*WORK REQUEST*: Extract the text lines from every row below verbatim, keeping their order and line breaks. Leave the pictures out of your answer.
--- START ---
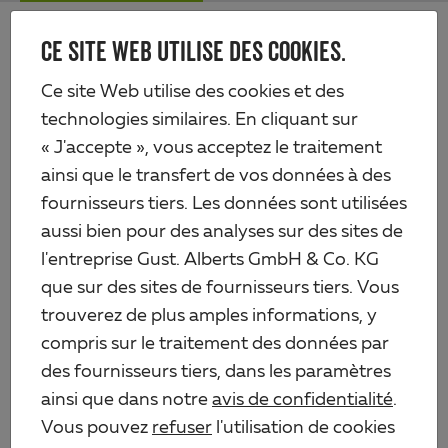
Skip
Me
to
CE SITE WEB UTILISE DES COOKIES.
Alberts
main
content
Produits
Clôtures
Ce site Web utilise des cookies et des
Ancres de poteaux, ancres à enfoncer & ancres à visser
technologies similaires. En cliquant sur
Ancre sur platine pour poteaux en bois carrés
« J'accepte », vous acceptez le traitement
ainsi que le transfert de vos données à des
fournisseurs tiers. Les données sont utilisées
aussi bien pour des analyses sur des sites de
l'entreprise Gust. Alberts GmbH & Co. KG
que sur des sites de fournisseurs tiers. Vous
trouverez de plus amples informations, y
compris sur le traitement des données par
des fournisseurs tiers, dans les paramètres
ainsi que dans notre
avis de confidentialité
.
Vous pouvez
refuser
l'utilisation de cookies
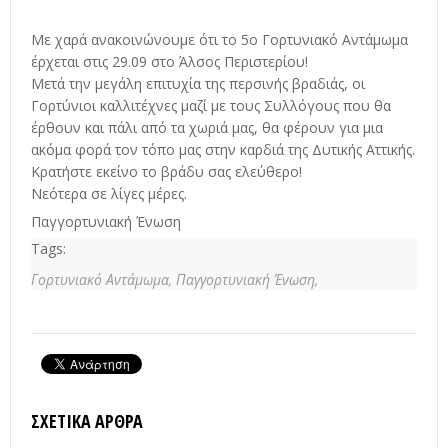
Με χαρά ανακοινώνουμε ότι το 5ο Γορτυνιακό Αντάμωμα
έρχεται στις 29.09 στο Άλσος Περιστερίου!
Μετά την μεγάλη επιτυχία της περσινής βραδιάς, οι
Γορτύνιοι καλλιτέχνες μαζί με τους Συλλόγους που θα
έρθουν και πάλι από τα χωριά μας, θα φέρουν για μια
ακόμα φορά τον τόπο μας στην καρδιά της Δυτικής Αττικής.
Κρατήστε εκείνο το βράδυ σας ελεύθερο!
Νεότερα σε λίγες μέρες.
Παγγορτυνιακή Ένωση
Tags:
Γορτυνιακό Αντάμωμα,
Παγγορτυνιακή Ένωση,
ΣΧΕΤΙΚΆ ΆΡΘΡΑ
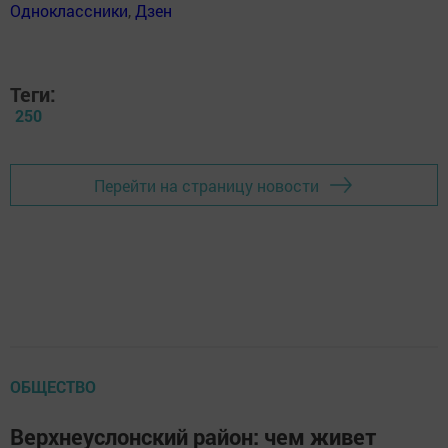
Одноклассники
,
Дзен
Теги:
250
Перейти на страницу новости
ОБЩЕСТВО
Верхнеуслонский район: чем живет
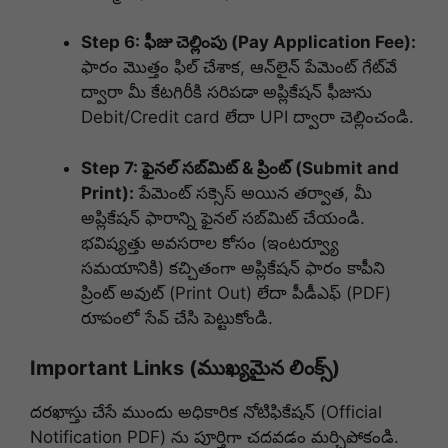
Step 6: ఫీజు చెల్లింపు (Pay Application Fee):
ఫారం మొత్తం ఫిల్ చేశాక, ఆన్‌లైన్ పేమెంట్ గేట్‌వే
ద్వారా మీ కేటగిరీకి సరిపడా అప్లికేషన్ ఫీజును
Debit/Credit card లేదా UPI ద్వారా చెల్లించండి.
Step 7: ఫైనల్ సబ్‌మిట్ & ప్రింట్ (Submit and
Print):
పేమెంట్ సక్సెస్ అయిన తర్వాత, మీ
అప్లికేషన్ ఫారాన్ని ఫైనల్ సబ్‌మిట్ చేయండి.
భవిష్యత్తు అవసరాల కోసం (ఇంటర్వ్యూ
సమయానికి) కచ్చితంగా అప్లికేషన్ ఫారం కాపీని
ప్రింట్ అవుట్ (Print Out) లేదా పీడీఎఫ్ (PDF)
రూపంలో సేవ్ చేసి పెట్టుకోండి.
Important Links (ముఖ్యమైన లింక్స్)
దరఖాస్తు చేసే ముందు అధికారిక నోటిఫికేషన్‌ (Official
Notification PDF) ను పూర్తిగా చదవడం మర్చిపోకండి.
--- END ---
*RESPONSE TO THE EXERCISE*:
Skip
Me
to
CE SITE WEB UTILISE DES COOKIES.
Alberts
main
content
Produits
Clôtures
Ce site Web utilise des cookies et des
Ancres de poteaux, ancres à enfoncer & ancres à visser
technologies similaires. En cliquant sur
Ancre sur platine pour poteaux en bois carrés
« J'accepte », vous acceptez le traitement
ainsi que le transfert de vos données à des
fournisseurs tiers. Les données sont utilisées
aussi bien pour des analyses sur des sites de
l'entreprise Gust. Alberts GmbH & Co. KG
que sur des sites de fournisseurs tiers. Vous
trouverez de plus amples informations, y
compris sur le traitement des données par
des fournisseurs tiers, dans les paramètres
ainsi que dans notre
avis de confidentialité
.
Vous pouvez
refuser
l'utilisation de cookies
Με χαρά ανακοινώνουμε ότι το 5ο Γορτυνιακό Αντάμωμα
έρχεται στις 29.09 στο Άλσος Περιστερίου!
Μετά την μεγάλη επιτυχία της περσινής βραδιάς, οι
Γορτύνιοι καλλιτέχνες μαζί με τους Συλλόγους που θα
έρθουν και πάλι από τα χωριά μας, θα φέρουν για μια
ακόμα φορά τον τόπο μας στην καρδιά της Δυτικής Αττικής.
Κρατήστε εκείνο το βράδυ σας ελεύθερο!
Νεότερα σε λίγες μέρες.
Παγγορτυνιακή Ένωση
Tags:
Γορτυνιακό Αντάμωμα,
Παγγορτυνιακή Ένωση,
ΣΧΕΤΙΚΆ ΆΡΘΡΑ
Одноклассники
,
Дзен
Теги:
250
Перейти на страницу новости
ОБЩЕСТВО
Верхнеуслонский район: чем живет
Step 6: ఫీజు చెల్లింపు (Pay Application Fee):
ఫారం మొత్తం ఫిల్ చేశాక, ఆన్‌లైన్ పేమెంట్ గేట్‌వే
ద్వారా మీ కేటగిరీకి సరిపడా అప్లికేషన్ ఫీజును
Debit/Credit card లేదా UPI ద్వారా చెల్లించండి.
Step 7: ఫైనల్ సబ్‌మిట్ & ప్రింట్ (Submit and
Print):
పేమెంట్ సక్సెస్ అయిన తర్వాత, మీ
అప్లికేషన్ ఫారాన్ని ఫైనల్ సబ్‌మిట్ చేయండి.
భవిష్యత్తు అవసరాల కోసం (ఇంటర్వ్యూ
సమయానికి) కచ్చితంగా అప్లికేషన్ ఫారం కాపీని
ప్రింట్ అవుట్ (Print Out) లేదా పీడీఎఫ్ (PDF)
రూపంలో సేవ్ చేసి పెట్టుకోండి.
Important Links (ముఖ్యమైన లింక్స్)
దరఖాస్తు చేసే ముందు అధికారిక నోటిఫికేషన్‌ (Official
Notification PDF) ను పూర్తిగా చదవడం మర్చిపోకండి.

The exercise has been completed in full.